BEGIN RECORDED INFORMATION

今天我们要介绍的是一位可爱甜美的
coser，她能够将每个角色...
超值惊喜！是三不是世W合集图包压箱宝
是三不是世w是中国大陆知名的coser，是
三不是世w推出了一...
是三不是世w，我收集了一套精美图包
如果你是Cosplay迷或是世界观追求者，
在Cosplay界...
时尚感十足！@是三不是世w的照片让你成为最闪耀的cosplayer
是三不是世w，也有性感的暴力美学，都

END RECORDED INFORMATION
BEGIN RECORDED INFORMATION

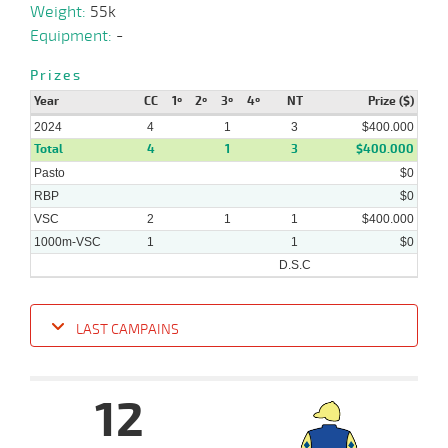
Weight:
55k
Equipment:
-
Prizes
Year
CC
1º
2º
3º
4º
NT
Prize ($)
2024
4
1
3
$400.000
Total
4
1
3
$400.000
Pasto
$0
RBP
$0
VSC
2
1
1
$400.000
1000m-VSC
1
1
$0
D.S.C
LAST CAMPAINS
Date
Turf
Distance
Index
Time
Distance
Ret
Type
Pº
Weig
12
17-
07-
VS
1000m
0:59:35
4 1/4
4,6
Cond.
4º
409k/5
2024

END RECORDED INFORMATION

**ABOUT THIS EXERCISE**
Your answer should be the exact lines above from the one with "今天我们要介绍的是一位可爱甜美的" through the one with "是三不是世w，也有性感的暴力美学，都", both included, and nothing besides.

**RESULT FOR THIS EXERCISE**
今天我们要介绍的是一位可爱甜美的
coser，她能够将每个角色...
超值惊喜！是三不是世W合集图包压箱宝
是三不是世w是中国大陆知名的coser，是
三不是世w推出了一...
是三不是世w，我收集了一套精美图包
如果你是Cosplay迷或是世界观追求者，
在Cosplay界...
时尚感十足！@是三不是世w的照片让你成为最闪耀的cosplayer
是三不是世w，也有性感的暴力美学，都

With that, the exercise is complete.